ANNONE Sculpture by GAMBARO E TAGLIAPIETRA
Two traditions within a single sculpture: this piece is a wonderful specimen of Murano glass elephant, featuring gold leaf and murrine.
Ancient glass art, expressed in the composition of millefiori murrine within the pachyderm's legs, meets the traditional image of the animal with its trunk raised, which is said to bring good fortune to the household that adopts it.
The elephant is the largest and strongest land animal on earth; its role as a good-luck charm originates from Asia, where it is considered a divine animal of good omen.
The owner of an elephant is lucky indeed!
GAMBARO & TAGLIAPIETRA Srl MURANO GLASS STUDIO
Gambaro & Tagliapietra srl Glass Company is born as an evolution of a famous and historic Murano glass furnace, Vetreria Artistica Gambaro & Poggi Glass Company.It was founded in 1974 by Mario Gambaro and Bruno Poggi.
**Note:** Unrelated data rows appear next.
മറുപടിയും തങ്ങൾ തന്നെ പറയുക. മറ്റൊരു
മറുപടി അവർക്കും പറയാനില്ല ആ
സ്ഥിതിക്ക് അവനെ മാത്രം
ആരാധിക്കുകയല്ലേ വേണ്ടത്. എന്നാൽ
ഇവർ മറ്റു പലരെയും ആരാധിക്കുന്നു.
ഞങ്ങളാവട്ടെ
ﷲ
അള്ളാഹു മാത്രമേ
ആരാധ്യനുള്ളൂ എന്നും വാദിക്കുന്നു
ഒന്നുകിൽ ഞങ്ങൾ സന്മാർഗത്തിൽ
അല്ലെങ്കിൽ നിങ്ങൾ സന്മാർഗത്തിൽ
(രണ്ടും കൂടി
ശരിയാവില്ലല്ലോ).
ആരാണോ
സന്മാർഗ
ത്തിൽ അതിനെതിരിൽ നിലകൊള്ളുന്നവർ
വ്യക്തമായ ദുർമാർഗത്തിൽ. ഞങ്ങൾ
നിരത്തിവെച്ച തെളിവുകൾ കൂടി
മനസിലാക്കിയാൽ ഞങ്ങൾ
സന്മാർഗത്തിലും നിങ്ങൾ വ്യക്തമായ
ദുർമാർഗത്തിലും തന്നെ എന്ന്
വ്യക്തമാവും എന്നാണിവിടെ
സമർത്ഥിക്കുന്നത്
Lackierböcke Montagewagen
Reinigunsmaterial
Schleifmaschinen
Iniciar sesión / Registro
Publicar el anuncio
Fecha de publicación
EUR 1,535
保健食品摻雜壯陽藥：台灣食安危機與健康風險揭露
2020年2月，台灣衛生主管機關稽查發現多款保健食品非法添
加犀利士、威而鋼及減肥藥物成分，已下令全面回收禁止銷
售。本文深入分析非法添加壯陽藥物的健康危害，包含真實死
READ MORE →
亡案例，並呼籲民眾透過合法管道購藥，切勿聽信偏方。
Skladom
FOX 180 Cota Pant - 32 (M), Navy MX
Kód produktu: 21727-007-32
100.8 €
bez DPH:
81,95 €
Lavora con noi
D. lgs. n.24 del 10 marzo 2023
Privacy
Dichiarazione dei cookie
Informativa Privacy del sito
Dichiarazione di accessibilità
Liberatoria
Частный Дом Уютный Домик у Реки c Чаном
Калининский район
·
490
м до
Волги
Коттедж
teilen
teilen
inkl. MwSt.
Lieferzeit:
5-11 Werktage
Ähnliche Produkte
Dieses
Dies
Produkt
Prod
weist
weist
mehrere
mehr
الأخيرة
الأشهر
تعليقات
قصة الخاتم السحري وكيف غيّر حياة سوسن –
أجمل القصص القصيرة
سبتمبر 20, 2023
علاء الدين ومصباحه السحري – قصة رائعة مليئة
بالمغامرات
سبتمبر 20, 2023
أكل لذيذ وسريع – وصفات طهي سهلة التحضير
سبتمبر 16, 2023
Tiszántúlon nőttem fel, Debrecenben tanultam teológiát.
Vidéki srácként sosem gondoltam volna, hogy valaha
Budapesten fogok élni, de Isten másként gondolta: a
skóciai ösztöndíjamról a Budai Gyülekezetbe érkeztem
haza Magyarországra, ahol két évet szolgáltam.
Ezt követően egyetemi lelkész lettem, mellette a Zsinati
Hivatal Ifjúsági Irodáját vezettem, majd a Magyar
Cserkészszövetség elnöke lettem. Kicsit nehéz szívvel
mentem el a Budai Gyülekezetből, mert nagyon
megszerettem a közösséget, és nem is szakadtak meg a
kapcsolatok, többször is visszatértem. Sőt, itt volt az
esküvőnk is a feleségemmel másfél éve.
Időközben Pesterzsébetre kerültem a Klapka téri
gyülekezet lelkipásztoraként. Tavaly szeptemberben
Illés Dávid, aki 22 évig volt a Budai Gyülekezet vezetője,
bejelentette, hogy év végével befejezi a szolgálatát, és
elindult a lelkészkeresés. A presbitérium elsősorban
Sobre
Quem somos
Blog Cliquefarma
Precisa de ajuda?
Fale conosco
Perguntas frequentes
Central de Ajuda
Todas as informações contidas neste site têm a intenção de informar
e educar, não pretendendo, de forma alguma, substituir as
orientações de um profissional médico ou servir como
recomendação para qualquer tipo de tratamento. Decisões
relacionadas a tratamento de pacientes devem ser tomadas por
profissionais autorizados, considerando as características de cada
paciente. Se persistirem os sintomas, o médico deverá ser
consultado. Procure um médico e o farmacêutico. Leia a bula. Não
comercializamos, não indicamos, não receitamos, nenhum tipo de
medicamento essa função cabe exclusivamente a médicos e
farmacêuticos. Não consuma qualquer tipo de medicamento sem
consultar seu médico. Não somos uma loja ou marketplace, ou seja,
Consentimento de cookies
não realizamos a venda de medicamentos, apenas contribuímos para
Their company soon became popular for their refined products and their new stiles and shapes.
Gambaro & Poggi has exalted the traditional Murano Glass techniques, and has experimented with new ones, to make its objects modern and in line with the times. Following this perspective of innovation, after the retirement of Mario, the furnace has now become Gambaro e Tagliapietra Srl Murano Glass Studio. His heirs and the young glass master Matteo Tagliapietra, are there to continue a 40 years old history, with a new innovative spirit and the same passion of everyday.
Every piece is expertly made by hand, controlled, authenticated by master Matteo Tagliapietra’s signature engraved on it, and it comes with stickers and warranty certificates which give details of its quality and origin.
Gambaro & Tagliapietra Srl is associated to Consorzio Promovetro, which comprehends leading artisan companies, specialised in this traditional handmade production, and respecting the high quality Murano Glass standards. It is also licensee of the Vetro Artistico® Murano trademark (code number 022), given by the Regione del Veneto only to the glass companies of the island of Murano.
Manufacturing of solid glass started being used on the island of Murano starting in the 1930's. This technique involves shaping a large and heavy mass of molten glass, supported by a solid metal rod, using the same tools as with blown glass. The objects take shape in the master's hands through expertly precise movemente. Solid glass working is mainly used to produce sculptures of all sizes.
"MURRINO" GLASS or HOT-WORKED MOSAIC
The hot-worked glass mosaic is based upon glass canes; they are produced in very few furnaces, due to the complexity of its manufacturing.
The master picks up a cylindrical mass of molten glass (the "paston") with the cane-making rod, and joins it to a smaller blob (the "conzaura") attached to a short rod. He then hands over one of the rods to his assistant, then they slowly walk away from each other lengthening the glass rope.
As the glass quickly cools, they carefully set down the hardened cane onto rough wooden boards on the floor. The evenness of the cane depends exclusively on the superior craftsmanship of the master. A special type of cane is called "millefiori"; it is a hollow or solid cane composed of concentric multicoloured layers which, in cross-section, form a typical star- or flower-shaped pattern.
These canes are produced by filling open moulds in succession, creating each pattern by layers of different-coloured glass. The finished cane is used by cutting into small segments and arranged onto a horizontal metallic plate, coated with purified lagoon-marsh mud -- this is the only substance able to isolate melting glass from metal. The arrangement is melted inside an oven and picked up for further processing, usually blowing and shaping with tongs. It is this initial procedure that determines the pattern and size of the object, whether one uses solid canes, geometric plates, filigree or aventurine, and creates an infinite variety of unique products.
GOLD OR SILVER LEAF
Precious metal leaves are extremely thin sheets of metal, usually made of pure gold or silver. In glassmaking, the imperceptibly light leaves need to be kept in a sheltered area of the furnace workshop, as even a breath might blow them away.
The gold or silver leaf is gently arranged on a flat surface by the master, who then rolls the incandescent blob over the leaf to pick it up; the metal leaf adheres perfectly to the surface of the glass, which is now ready to be blown. Upon blowing, the sheet of precious metal splits to spread over the entire surface of the glass object.
The final product therefore appears to be covered in a fine gold or silver dust.